Snapping a photo has become a simple everyday occurrence for anyone with a smartphone. We’ve become so used to capturing moments with a camera, but what if by taking photos all the time, we’re actually more likely to forget the things that we’ve seen? A new study carried out by Linda Henkel from Fairfield University suggests that trigger happy camera users will struggle to remember all those special moments captured.
Taking it All In
The study focused on a group of students who visited an art museum. Half were asked to take photos of a number of exhibits, while other were asked to just look at these exhibits. The next day all of the students were asked questions about the exhibits they were instructed to look at, and guess who remembered more? Students who didn’t take any snaps had a much clearer memory of what they had seen, while the photographers struggled to remember any details.
Filling the Sack
While the argument of ‘by taking photos the memory can be jogged years later’ holds true to a degree, here another problem rears its heads. Many of us do not sort or label all the photos we take, they just amass on our phones memory until it is full. They are then perhaps backed up in the cloud or an external hard drive, and rarely looked at again.

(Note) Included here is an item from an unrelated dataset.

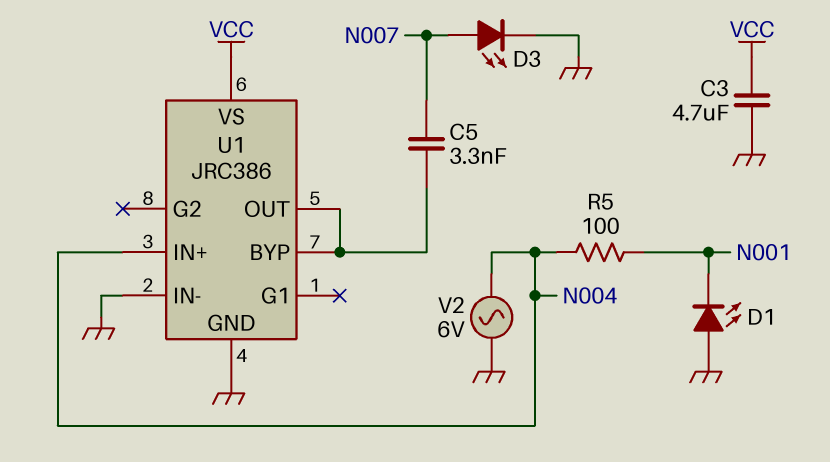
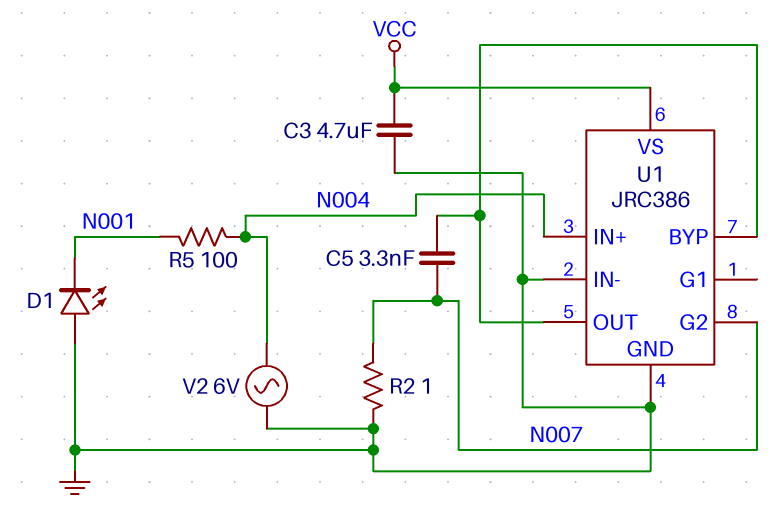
D3: LED (A N007, K GND) -> none
R2: none -> 1 (GND, N007)
U1 pin G2: none -> N007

After years this pile of photos is so big that many people are put off looking back through them all.
One Picture is Enough
These types of psychological studies shine light on many emerging trends connected with new technology. It’s worth bearing these findings in mind if you’re snap happy when with friends or at a big family event. By spending too much time behind the lens you may not be paying enough attention to the wonderful moments unfolding before your very eyes.